Грабеж и разбои кровавою, дикою бурей
Семь раз по морям и по суше страдальной пройдут.
И всем белокожим — жить под невольничьей хмурью,
А все с черной кожей владыке корону несут.
 
 
И вот загремели над Градом воздушные битвы,
В Столице вихрь с корнем деревья рвет…
Храм пуст, как сосуд. И нету уст для молитвы.
Народ мой, обманут, на паперти пьяную песню поет.
 
    Пьяную песню, вы слышите! Пьяную песню…
    Да ты сам пьяный, парень. Он пьян! Прекратите допрос! Уведите его в палату!

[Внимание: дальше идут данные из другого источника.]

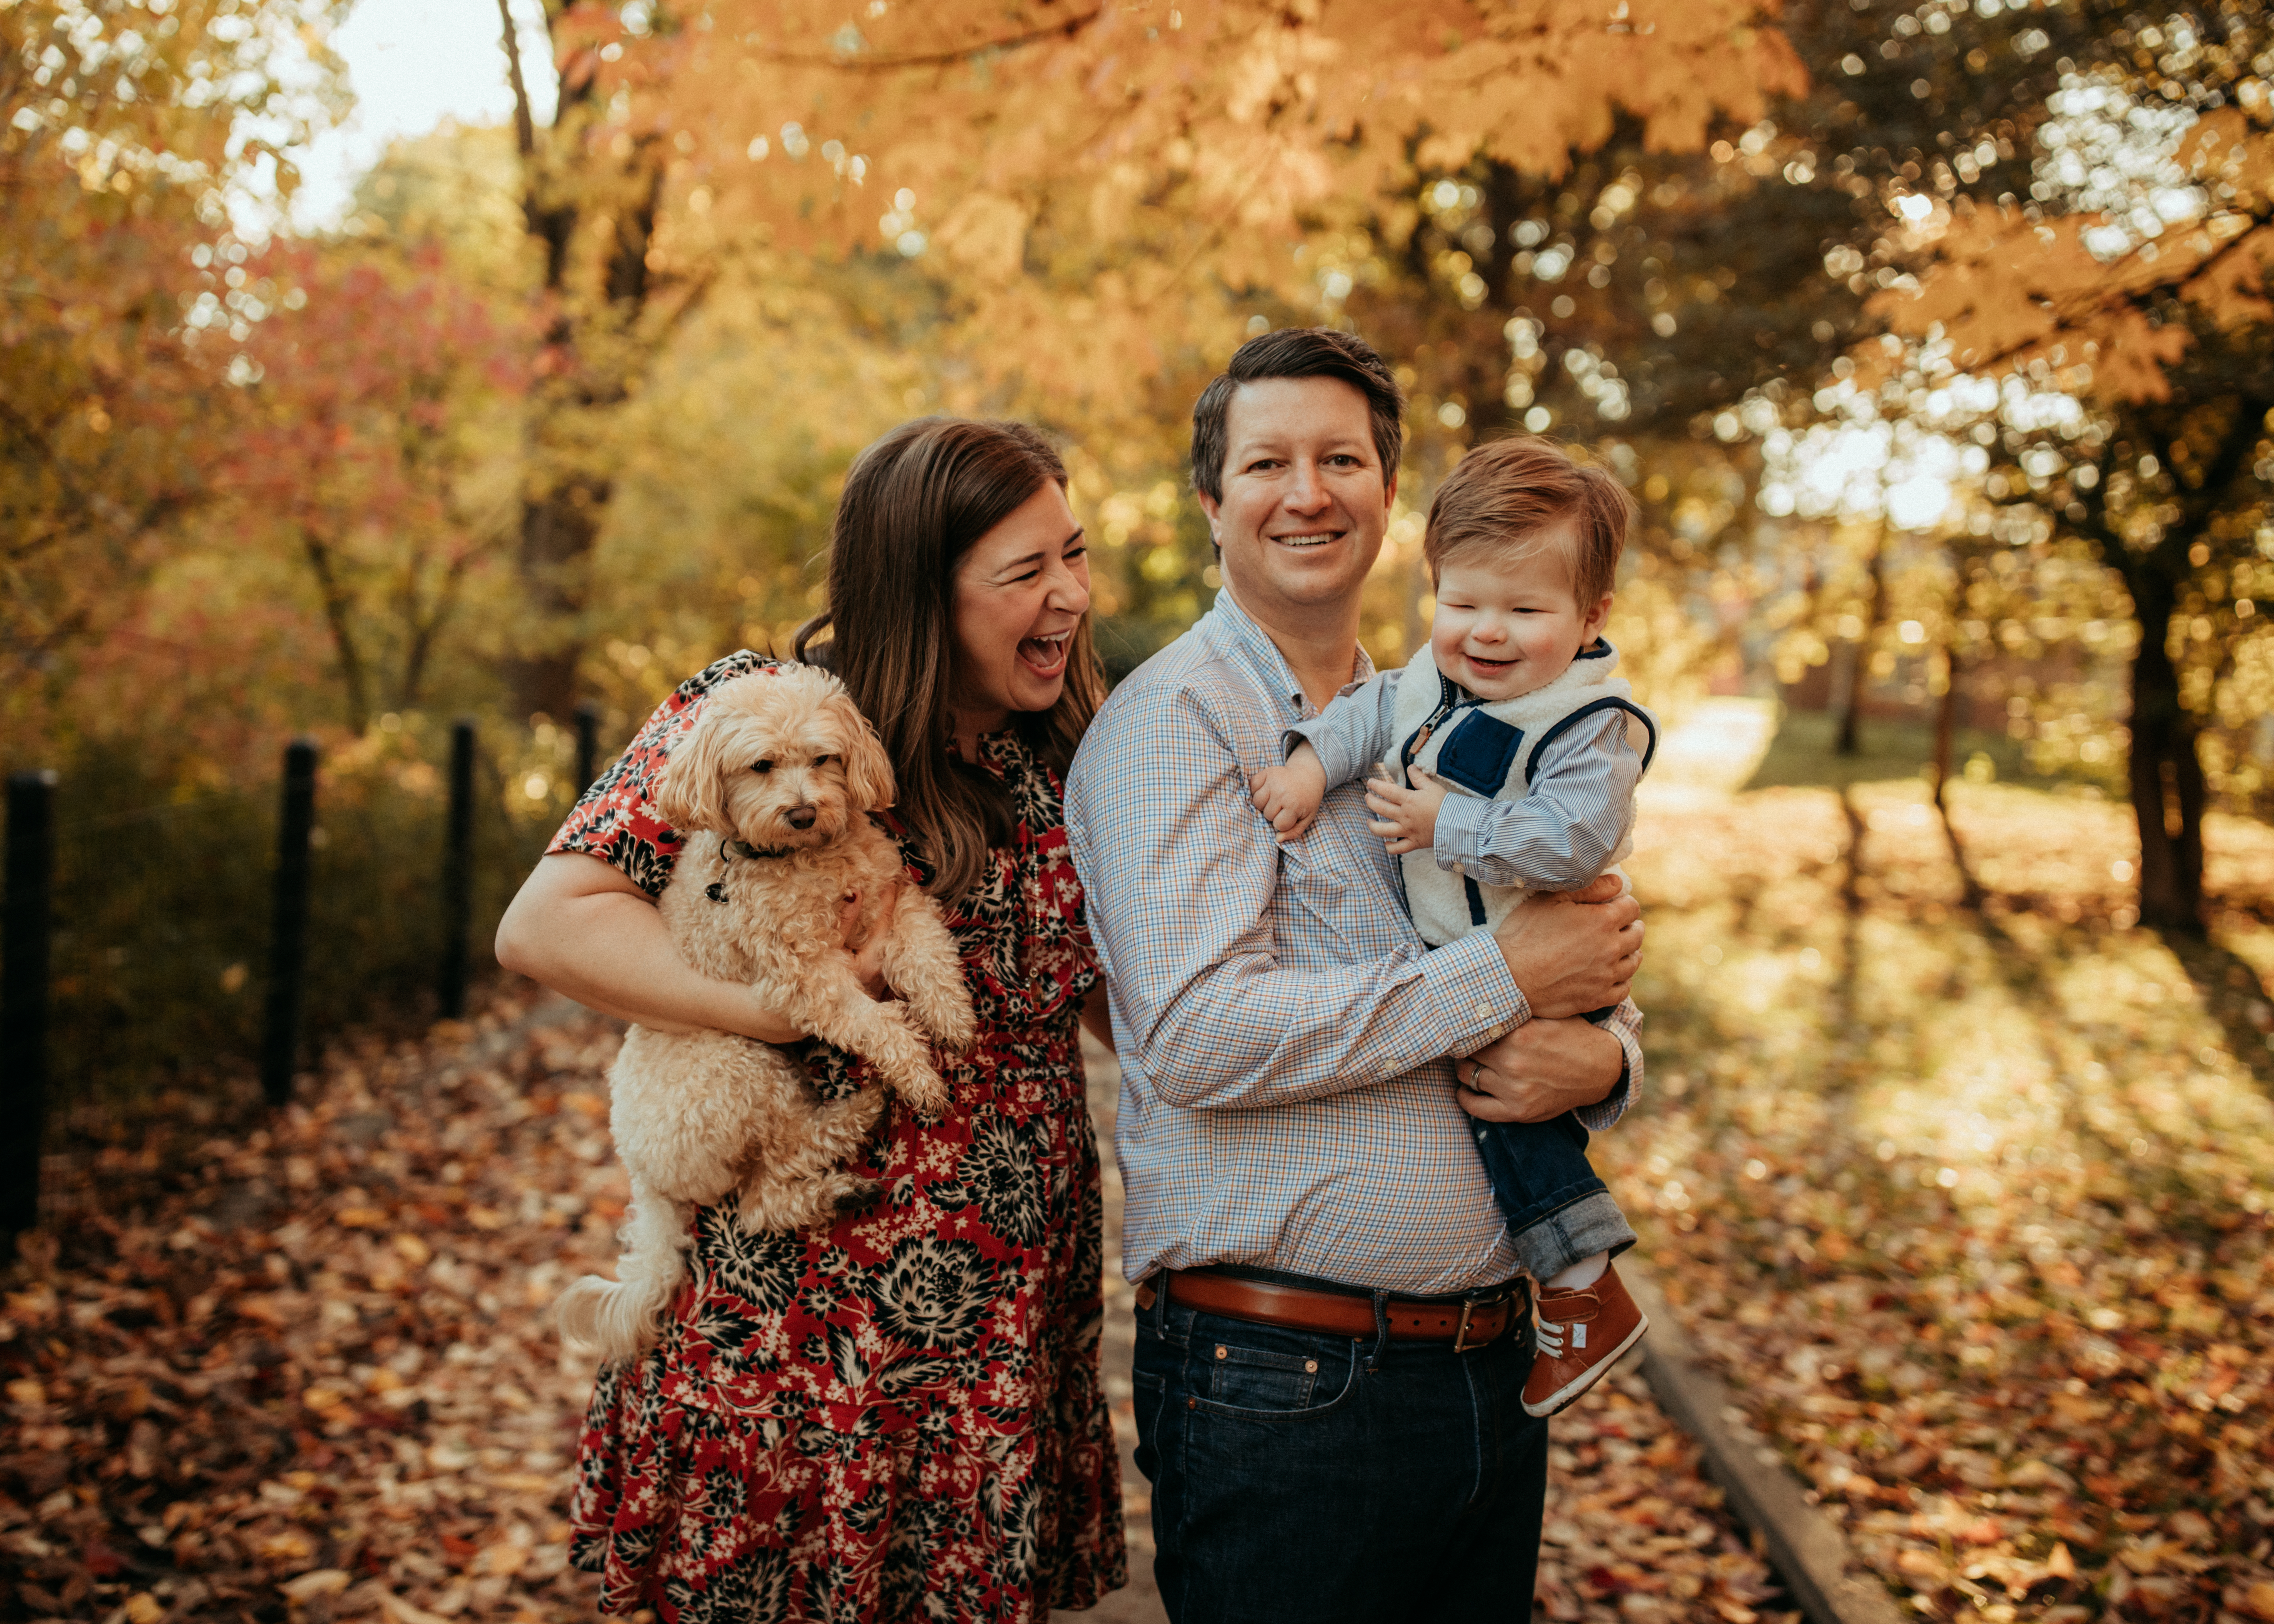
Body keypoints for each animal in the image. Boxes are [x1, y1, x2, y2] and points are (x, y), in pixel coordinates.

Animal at [559, 664, 978, 1355]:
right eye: (760, 765)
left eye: (824, 757)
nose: (802, 812)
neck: (803, 859)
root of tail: (642, 1172)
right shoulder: (804, 979)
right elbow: (875, 1022)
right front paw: (917, 1076)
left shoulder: (894, 903)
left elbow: (928, 955)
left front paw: (952, 1015)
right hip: (740, 1067)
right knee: (776, 1171)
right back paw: (858, 1117)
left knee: (764, 1203)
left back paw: (841, 1187)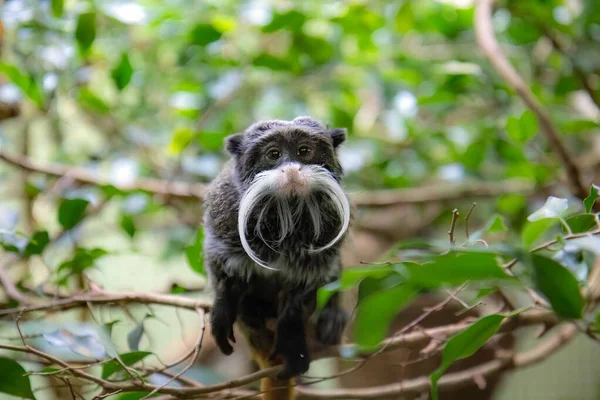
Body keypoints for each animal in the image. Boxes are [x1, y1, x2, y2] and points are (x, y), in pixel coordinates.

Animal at [204, 116, 350, 382]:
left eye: (304, 151)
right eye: (274, 154)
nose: (291, 169)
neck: (285, 213)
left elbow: (305, 287)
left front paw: (291, 339)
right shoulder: (224, 216)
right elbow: (223, 266)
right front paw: (223, 308)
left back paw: (331, 319)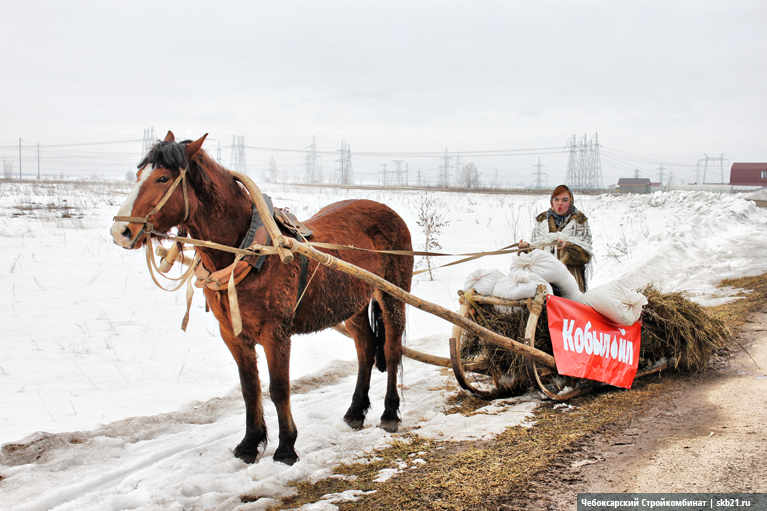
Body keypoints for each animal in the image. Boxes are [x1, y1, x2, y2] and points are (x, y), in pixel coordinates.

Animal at [109, 131, 414, 464]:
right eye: (139, 175)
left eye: (163, 177)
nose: (121, 231)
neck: (247, 252)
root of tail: (390, 213)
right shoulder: (232, 333)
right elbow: (250, 389)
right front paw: (249, 444)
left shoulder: (275, 332)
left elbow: (279, 389)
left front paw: (285, 448)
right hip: (353, 304)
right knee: (366, 349)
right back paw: (356, 411)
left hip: (392, 295)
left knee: (392, 349)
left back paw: (390, 413)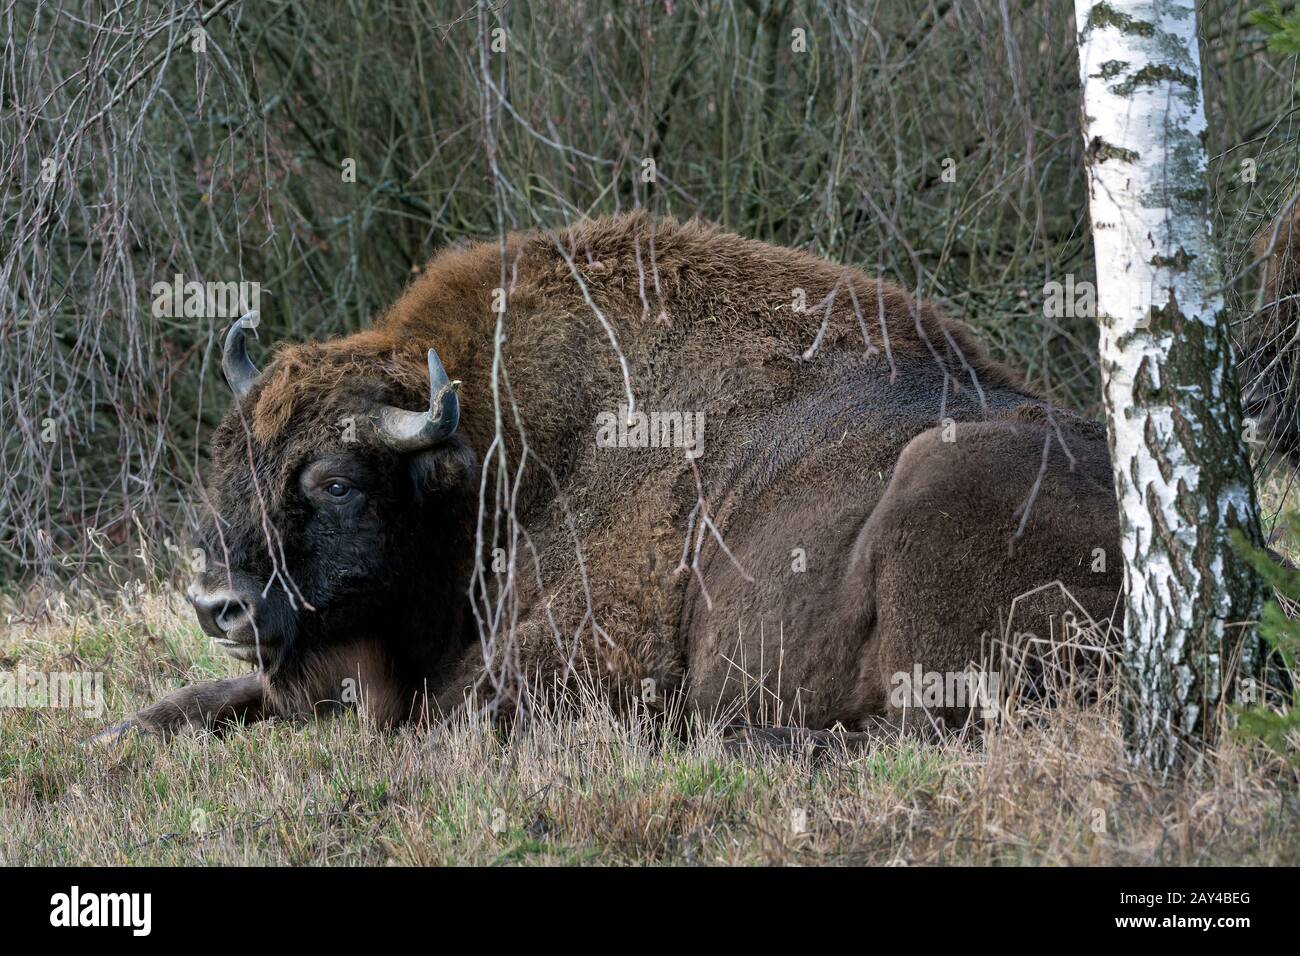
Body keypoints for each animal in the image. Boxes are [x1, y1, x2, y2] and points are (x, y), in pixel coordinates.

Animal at [98, 214, 1128, 738]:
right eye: (231, 459)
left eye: (339, 481)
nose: (218, 605)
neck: (505, 462)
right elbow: (220, 697)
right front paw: (119, 732)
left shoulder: (571, 663)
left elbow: (441, 716)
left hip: (931, 490)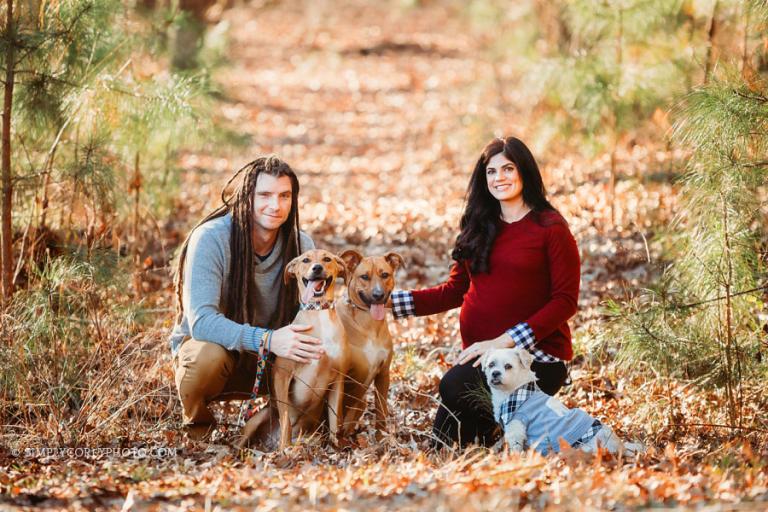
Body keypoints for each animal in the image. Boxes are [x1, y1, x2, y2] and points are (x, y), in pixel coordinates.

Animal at [240, 250, 352, 450]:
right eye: (306, 260)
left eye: (327, 259)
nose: (317, 268)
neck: (318, 312)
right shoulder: (282, 375)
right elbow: (285, 418)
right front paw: (285, 449)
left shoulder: (339, 378)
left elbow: (335, 419)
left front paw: (336, 446)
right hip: (258, 418)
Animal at [338, 250, 404, 438]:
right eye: (365, 276)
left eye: (385, 275)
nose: (378, 295)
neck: (369, 323)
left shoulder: (383, 373)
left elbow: (381, 410)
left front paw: (381, 438)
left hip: (362, 402)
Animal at [484, 348, 640, 456]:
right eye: (491, 364)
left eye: (508, 366)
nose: (495, 373)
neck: (515, 390)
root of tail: (621, 448)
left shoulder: (515, 428)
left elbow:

    Я пьян от боли. Я пьян от любви.
    Уведите его!
    Дайте мне красный апельсин. Дайте мне Красную Луну. Вон она, я вижу ее в окне. Сейчас зима, а Луна красная, как летом. Она залита кровью. Моей кровью. Я там родился, на Луне. У меня не было матери. Я ее забыл. Луна — моя мать.
    Кто-нибудь из твоего окружения, пащенок, был каким-нибудь макаром связан с террористами?! Отвечай!
    Я сам главный террорист. Я выйду отсюда и перебью вас всех. Они там, на Востоке, думают, что только у них разработана и отлажена сеть террористов. Наступило время не явной, но тайной войны. Начнется Зимняя Война, я обещаю это вам. Я говорю это вам. Это единственное, что я вам могу сказать. Апельсин. Луна. Красные губы. Почему у той, что приходит ко мне по ночам, красные губы?!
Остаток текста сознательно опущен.